### YOUR TASK
For the entries below, repeat exactly each line starting with the one that contains "Your system architecture should" and going on through the one that contains "Frameworks can be", and no others.

Items from a data source:
▼

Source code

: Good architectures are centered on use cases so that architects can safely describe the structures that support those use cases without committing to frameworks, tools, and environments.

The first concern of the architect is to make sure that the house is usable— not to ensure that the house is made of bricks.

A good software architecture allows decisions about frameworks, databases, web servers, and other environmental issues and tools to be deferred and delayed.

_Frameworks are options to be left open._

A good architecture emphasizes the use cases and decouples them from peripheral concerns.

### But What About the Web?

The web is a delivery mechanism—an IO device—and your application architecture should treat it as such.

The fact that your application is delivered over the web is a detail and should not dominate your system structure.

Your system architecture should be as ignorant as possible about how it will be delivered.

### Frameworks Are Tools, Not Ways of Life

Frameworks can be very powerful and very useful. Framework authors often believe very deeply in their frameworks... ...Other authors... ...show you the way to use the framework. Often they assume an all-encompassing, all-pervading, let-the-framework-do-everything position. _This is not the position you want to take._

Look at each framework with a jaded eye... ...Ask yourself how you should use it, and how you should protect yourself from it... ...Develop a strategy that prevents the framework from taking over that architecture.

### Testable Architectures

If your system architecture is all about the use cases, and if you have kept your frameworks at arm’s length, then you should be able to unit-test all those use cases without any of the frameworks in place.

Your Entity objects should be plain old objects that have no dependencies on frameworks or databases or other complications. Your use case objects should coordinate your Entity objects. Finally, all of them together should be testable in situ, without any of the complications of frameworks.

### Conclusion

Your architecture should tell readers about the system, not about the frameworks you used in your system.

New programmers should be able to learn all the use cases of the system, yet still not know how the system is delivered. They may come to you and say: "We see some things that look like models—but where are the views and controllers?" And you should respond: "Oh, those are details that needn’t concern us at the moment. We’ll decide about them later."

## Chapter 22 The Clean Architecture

▲
▼

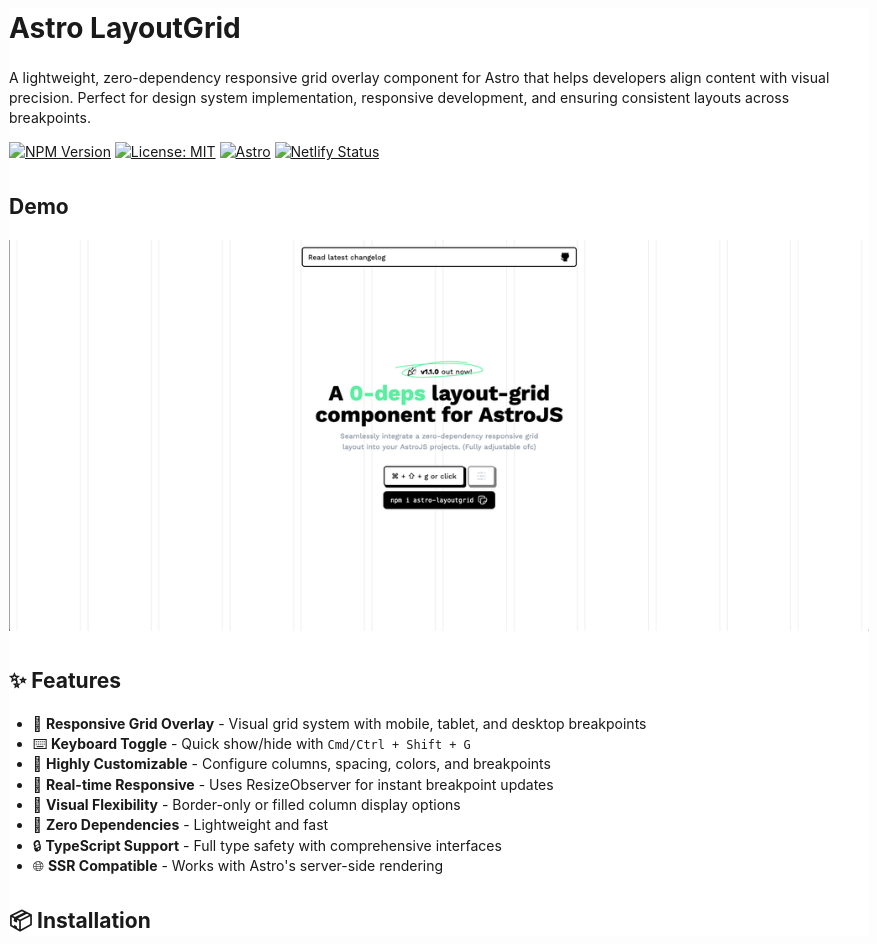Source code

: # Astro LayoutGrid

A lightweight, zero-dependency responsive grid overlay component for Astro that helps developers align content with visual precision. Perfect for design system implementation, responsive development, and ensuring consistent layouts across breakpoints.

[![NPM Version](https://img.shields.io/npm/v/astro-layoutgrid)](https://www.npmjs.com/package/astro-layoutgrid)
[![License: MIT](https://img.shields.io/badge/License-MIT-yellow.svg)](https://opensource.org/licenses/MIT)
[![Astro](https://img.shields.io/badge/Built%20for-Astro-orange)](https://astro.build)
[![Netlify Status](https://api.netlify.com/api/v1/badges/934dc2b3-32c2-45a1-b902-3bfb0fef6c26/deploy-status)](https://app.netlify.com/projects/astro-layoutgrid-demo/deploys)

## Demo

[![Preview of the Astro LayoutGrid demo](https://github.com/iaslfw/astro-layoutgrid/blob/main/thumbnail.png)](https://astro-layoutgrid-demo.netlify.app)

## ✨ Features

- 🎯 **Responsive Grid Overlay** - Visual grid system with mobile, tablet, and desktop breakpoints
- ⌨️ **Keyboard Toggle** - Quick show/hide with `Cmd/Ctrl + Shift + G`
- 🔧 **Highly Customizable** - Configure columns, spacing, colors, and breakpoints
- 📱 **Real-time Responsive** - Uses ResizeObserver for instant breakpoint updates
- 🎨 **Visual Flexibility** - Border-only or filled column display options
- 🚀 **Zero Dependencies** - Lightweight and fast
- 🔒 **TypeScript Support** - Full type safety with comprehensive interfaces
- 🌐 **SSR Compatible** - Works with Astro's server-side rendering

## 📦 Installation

▲

### EXERCISE OUTPUT
Your system architecture should be as ignorant as possible about how it will be delivered.

### Frameworks Are Tools, Not Ways of Life

Frameworks can be very powerful and very useful. Framework authors often believe very deeply in their frameworks... ...Other authors... ...show you the way to use the framework. Often they assume an all-encompassing, all-pervading, let-the-framework-do-everything position. _This is not the position you want to take._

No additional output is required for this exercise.